Per i politici della generazione di Joe Biden quell’incubo ricorrente era Saigon, 1975. Carri armati comunisti che dilaniavano le strade mentre le forze amiche fuggivano. Migliaia di alleati vietnamiti terrorizzati martellano alle porte dell’ambasciata degli Stati Uniti. Elicotteri che strappano americani e vietnamiti dai tetti e li sboccano sulle navi della Marina. Marinai su quelle navi, ora piene di profughi, che spingono in mare quegli elicotteri da un milione di dollari. Il più grande potere sulla Terra mandato nella più lugubre delle sconfitte.
Allora tutti nella Washington ufficiale cercarono di evitare quell’incubo.
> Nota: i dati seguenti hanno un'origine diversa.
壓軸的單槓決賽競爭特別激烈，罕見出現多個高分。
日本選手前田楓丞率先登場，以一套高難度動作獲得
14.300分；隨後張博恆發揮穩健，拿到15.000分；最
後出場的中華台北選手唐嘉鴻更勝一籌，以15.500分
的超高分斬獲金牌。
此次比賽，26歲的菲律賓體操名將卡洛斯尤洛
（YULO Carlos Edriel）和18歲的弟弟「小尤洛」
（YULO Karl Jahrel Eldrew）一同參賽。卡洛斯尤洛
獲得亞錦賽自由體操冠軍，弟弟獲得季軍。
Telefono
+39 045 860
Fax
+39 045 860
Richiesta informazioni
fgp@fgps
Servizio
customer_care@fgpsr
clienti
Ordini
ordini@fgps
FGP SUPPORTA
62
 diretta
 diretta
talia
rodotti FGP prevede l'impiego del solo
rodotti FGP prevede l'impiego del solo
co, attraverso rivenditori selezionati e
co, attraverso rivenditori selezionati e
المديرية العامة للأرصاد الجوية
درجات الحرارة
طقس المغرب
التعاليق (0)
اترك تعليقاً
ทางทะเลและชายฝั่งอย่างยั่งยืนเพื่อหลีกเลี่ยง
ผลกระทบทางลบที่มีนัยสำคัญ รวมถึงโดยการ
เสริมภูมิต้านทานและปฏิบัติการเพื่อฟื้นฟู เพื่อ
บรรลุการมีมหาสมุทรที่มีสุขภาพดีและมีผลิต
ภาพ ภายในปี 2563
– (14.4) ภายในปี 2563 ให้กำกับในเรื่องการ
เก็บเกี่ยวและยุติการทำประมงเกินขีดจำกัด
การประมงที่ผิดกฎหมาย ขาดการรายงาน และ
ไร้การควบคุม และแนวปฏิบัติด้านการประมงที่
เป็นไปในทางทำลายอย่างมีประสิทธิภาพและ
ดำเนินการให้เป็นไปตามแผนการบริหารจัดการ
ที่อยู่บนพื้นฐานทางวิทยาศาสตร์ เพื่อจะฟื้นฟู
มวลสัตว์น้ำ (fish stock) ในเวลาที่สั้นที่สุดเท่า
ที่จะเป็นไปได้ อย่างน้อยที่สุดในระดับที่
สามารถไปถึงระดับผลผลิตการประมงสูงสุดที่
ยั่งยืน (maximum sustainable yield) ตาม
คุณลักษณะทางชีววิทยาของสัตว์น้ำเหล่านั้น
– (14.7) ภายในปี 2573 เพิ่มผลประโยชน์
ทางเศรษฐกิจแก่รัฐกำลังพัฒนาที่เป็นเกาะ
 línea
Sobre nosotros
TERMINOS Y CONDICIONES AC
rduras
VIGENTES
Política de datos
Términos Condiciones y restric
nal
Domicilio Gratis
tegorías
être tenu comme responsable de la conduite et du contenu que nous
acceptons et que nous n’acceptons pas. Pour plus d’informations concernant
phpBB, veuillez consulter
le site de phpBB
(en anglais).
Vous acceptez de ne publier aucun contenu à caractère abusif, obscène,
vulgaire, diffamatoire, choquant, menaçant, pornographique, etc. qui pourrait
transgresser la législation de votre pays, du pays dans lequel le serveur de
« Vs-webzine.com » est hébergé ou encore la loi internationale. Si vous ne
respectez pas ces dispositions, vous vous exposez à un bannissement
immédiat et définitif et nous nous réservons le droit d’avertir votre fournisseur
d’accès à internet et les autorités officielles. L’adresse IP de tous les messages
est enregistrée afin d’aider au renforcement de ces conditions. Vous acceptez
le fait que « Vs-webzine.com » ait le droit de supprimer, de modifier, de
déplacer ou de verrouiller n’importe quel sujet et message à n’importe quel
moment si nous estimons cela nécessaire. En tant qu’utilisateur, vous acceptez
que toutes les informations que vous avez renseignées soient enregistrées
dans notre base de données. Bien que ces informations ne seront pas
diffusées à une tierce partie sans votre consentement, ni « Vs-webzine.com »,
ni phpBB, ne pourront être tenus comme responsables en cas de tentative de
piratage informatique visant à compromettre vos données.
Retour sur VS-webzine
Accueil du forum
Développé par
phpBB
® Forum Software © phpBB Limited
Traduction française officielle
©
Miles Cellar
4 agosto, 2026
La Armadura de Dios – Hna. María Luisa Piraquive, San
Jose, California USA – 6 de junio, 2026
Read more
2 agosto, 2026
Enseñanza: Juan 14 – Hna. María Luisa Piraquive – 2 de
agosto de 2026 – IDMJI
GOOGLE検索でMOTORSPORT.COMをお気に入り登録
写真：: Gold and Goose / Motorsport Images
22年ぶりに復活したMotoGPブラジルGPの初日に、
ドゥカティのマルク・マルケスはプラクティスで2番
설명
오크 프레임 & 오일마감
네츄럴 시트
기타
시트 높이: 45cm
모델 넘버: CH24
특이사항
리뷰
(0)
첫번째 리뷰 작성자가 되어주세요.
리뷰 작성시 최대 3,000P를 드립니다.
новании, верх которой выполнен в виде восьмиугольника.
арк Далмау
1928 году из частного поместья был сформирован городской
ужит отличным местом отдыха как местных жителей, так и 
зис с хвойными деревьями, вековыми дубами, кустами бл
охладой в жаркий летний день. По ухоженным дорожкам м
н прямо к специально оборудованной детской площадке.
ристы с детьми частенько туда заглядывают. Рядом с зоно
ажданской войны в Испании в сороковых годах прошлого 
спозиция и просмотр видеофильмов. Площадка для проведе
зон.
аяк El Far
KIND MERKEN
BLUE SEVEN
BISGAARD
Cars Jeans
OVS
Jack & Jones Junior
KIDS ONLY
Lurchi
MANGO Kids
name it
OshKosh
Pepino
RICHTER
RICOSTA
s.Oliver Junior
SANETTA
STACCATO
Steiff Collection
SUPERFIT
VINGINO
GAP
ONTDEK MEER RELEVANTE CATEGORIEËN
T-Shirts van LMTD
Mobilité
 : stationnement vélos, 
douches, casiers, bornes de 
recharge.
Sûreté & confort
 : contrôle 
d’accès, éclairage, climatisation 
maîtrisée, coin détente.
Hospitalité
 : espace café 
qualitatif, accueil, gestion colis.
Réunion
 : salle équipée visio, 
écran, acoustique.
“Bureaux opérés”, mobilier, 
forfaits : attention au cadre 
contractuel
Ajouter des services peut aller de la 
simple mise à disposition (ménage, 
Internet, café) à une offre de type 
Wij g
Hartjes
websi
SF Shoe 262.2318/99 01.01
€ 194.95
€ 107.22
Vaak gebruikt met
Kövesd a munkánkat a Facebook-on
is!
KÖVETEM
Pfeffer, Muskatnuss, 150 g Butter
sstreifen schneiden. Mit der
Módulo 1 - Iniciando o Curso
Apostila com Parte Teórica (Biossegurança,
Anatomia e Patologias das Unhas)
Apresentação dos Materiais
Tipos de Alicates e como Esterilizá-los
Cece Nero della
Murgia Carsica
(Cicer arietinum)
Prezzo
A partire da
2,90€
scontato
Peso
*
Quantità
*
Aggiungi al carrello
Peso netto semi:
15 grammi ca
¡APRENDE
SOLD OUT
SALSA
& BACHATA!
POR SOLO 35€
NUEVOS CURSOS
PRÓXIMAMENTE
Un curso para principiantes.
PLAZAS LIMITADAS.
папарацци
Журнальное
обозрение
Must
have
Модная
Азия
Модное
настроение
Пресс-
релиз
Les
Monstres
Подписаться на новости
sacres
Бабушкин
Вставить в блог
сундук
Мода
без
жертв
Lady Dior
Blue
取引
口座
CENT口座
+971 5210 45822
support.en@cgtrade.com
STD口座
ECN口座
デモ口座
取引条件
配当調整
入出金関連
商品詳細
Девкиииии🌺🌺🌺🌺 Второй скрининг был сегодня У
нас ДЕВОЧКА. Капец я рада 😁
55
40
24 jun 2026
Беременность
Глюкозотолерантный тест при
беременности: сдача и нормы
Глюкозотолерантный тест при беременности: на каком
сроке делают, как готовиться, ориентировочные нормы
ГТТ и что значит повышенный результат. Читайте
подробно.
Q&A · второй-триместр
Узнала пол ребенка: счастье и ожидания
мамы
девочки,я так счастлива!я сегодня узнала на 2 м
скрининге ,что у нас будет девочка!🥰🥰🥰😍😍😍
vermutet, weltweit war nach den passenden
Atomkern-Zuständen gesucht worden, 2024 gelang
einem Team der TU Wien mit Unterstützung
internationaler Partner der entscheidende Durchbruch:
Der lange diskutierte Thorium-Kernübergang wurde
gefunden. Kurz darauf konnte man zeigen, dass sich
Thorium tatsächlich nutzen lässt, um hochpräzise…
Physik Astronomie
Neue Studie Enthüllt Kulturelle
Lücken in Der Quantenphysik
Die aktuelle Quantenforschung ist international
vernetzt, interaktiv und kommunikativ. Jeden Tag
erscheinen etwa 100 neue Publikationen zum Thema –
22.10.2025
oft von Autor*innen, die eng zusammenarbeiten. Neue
La Casa Bianca aveva già negoziato un trattato di pace con i vietnamiti del Nord nel 1973 per fornire un “intervallo decente” tra il ritiro di Washington e la caduta della capitale sudvietnamita. Mentre la sconfitta incombeva nell’aprile 1975, il Congresso si rifiutò di finanziare altri combattimenti. Un senatore di primo mandato quindi, lo stesso Biden ha detto : “Gli Stati Uniti non hanno l’obbligo di evacuare uno, o 100.001, sud vietnamiti”. Eppure è successo comunque. In poche settimane Saigon cadde e circa 135.000 vietnamiti fuggirono, producendo scene di disperazione impresse nella coscienza di una generazione.
Ora, come presidente, ordinando un ritiro di cinque mesi di tutte le truppe statunitensi dall’Afghanistan entro l’11 settembre, Biden sembra desideroso di evitare il ritorno di una versione afghana di quello stesso incubo. Eppure quel “decente intervallo” tra la ritirata dell’America e il futuro trionfo dei talebani potrebbe benissimo dimostrarsi indecentemente breve.
I combattenti dei talebani hanno già conquistato gran parte delle campagne, il controllo del governo afghano sostenuto dagli americani a Kabul, la capitale, un meno di un terzo di tutti i distretti rurali. Da febbraio, quei guerriglieri hanno minacciato i principali capoluoghi della provincia del paese – Kandahar, Kunduz, Helmand e Baghlan – stringendo sempre più il cappio attorno a quei bastioni governativi chiave. In molte province, come ha riportato di recente il New York Times , la presenza della polizia è già crollata e l’esercito afghano sembra a ridosso.